▶ [SHORT EXERCISE]:
Rewrite the passage on aggregate dimensions from "The dimensions of" to "ellipsoid for consistency.", changing "heating" to "warming".

The dimensions of the oblate ellipsoidal (equatorial radius > polar radius) aggregates formed by P1–P3 solutions are given in Fig. 6. Strikingly, all ellipsoids increase in dimensions with heating and P1 becomes increasingly oblate. For example, P1 has an elliptical form which upon heating increases approximately 11.5-fold in volume and becomes more disk-like in shape, with the ratio of equatorial to polar radius increasing from 3.5 to 6.3 (Fig. 6b). Whilst P1–P3 have similar polar radii, the equatorial radii are greatly increased with branching, indicating an increased oblate character in the order P1 > P2 > P3. This is likely the result of the greater restrictions on acquiring high curvature as branching is introduced. For example, P3 at 25 °C has the lowest degree of ellipsoidal character and could be fitted as a polydisperse sphere, but was kept as an ellipsoid for consistency.

▶ [INFORMATION SHOWN]:
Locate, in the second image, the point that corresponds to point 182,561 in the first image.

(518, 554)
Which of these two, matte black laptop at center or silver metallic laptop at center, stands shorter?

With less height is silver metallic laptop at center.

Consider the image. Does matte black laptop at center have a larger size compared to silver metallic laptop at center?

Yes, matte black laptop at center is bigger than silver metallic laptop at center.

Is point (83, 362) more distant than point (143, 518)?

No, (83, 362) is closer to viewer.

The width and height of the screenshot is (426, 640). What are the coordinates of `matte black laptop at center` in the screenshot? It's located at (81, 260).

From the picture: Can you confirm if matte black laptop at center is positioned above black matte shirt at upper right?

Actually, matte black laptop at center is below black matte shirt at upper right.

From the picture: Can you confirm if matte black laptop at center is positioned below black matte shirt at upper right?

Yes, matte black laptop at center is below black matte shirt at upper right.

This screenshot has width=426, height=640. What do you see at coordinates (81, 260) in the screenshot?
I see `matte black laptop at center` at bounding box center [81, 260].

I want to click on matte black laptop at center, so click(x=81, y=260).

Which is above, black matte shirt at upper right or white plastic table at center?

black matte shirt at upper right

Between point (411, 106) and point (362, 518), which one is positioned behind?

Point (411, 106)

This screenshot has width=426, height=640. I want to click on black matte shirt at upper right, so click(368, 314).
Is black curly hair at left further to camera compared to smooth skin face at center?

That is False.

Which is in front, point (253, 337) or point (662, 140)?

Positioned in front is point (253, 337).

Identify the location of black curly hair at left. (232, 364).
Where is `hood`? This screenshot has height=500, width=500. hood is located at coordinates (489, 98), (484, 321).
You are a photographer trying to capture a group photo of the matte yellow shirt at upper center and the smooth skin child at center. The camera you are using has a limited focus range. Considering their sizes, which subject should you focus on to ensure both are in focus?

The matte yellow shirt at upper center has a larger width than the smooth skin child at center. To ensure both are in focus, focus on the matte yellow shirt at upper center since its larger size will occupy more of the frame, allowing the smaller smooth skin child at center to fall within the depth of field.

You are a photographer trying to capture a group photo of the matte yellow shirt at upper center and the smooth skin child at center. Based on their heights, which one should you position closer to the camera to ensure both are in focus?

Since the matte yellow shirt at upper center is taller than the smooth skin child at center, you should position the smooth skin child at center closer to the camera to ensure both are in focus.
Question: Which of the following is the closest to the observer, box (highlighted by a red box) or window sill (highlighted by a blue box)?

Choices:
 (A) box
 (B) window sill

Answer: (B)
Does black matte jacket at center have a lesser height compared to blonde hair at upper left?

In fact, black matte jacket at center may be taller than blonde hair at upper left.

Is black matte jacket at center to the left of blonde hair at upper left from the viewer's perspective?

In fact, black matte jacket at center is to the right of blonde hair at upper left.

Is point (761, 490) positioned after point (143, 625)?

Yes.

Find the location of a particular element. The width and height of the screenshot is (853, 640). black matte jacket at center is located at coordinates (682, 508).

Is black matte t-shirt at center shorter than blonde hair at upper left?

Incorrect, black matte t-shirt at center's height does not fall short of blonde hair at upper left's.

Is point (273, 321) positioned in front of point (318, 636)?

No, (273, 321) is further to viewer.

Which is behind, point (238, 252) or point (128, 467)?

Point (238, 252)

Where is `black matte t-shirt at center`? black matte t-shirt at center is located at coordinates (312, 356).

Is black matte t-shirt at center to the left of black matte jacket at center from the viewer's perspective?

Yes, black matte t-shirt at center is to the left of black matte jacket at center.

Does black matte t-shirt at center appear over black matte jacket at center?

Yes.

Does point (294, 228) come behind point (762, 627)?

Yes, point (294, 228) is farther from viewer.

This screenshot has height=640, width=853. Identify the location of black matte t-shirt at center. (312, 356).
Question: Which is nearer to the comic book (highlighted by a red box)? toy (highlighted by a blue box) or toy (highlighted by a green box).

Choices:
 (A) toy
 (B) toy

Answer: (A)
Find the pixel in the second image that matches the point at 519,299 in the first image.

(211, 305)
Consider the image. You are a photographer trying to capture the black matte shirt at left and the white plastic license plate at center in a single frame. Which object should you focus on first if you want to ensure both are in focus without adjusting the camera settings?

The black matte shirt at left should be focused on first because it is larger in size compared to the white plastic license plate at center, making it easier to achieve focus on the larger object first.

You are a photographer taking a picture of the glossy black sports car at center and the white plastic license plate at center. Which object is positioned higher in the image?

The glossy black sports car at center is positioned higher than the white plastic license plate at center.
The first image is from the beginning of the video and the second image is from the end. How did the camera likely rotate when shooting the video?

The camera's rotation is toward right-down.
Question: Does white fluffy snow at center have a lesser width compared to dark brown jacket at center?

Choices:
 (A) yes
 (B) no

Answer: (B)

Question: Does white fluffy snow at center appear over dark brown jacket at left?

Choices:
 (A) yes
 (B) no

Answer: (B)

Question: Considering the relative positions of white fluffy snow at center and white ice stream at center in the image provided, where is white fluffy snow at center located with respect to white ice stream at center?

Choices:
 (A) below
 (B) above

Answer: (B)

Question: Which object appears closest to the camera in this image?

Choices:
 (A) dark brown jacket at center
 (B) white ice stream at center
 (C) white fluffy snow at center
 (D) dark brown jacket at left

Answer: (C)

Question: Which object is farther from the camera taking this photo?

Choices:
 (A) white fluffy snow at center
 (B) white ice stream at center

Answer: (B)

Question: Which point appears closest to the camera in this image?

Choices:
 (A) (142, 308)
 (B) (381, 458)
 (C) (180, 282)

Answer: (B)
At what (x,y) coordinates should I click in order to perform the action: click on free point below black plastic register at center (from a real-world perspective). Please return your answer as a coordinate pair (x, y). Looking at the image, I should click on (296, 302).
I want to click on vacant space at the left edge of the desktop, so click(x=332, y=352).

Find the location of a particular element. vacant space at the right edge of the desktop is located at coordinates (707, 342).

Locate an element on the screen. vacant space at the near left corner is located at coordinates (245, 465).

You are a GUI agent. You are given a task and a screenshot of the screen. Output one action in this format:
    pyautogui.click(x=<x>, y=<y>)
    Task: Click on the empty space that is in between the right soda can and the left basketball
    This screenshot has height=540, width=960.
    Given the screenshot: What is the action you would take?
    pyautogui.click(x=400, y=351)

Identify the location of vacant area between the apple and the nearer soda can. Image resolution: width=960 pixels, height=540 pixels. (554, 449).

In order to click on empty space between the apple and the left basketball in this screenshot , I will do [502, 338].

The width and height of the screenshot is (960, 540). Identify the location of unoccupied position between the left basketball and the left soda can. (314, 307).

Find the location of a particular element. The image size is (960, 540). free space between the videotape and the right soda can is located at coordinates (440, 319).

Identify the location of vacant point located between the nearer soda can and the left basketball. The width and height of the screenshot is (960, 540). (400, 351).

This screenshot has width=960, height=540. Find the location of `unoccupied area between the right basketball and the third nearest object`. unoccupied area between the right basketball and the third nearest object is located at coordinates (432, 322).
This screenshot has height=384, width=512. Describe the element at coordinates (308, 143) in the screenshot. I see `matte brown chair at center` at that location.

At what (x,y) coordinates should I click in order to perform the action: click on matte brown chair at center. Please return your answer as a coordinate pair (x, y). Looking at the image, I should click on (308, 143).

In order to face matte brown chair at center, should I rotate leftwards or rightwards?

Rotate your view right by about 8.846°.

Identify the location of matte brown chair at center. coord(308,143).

▶ [PROBLEM SOLUTION]:
The dimensions of the oblate ellipsoidal (equatorial radius > polar radius) aggregates formed by P1–P3 solutions are given in Fig. 6. Strikingly, all ellipsoids increase in dimensions with warming and P1 becomes increasingly oblate. For example, P1 has an elliptical form which upon warming increases approximately 11.5-fold in volume and becomes more disk-like in shape, with the ratio of equatorial to polar radius increasing from 3.5 to 6.3 (Fig. 6b). Whilst P1–P3 have similar polar radii, the equatorial radii are greatly increased with branching, indicating an increased oblate character in the order P1 > P2 > P3. This is likely the result of the greater restrictions on acquiring high curvature as branching is introduced. For example, P3 at 25 °C has the lowest degree of ellipsoidal character and could be fitted as a polydisperse sphere, but was kept as an ellipsoid for consistency.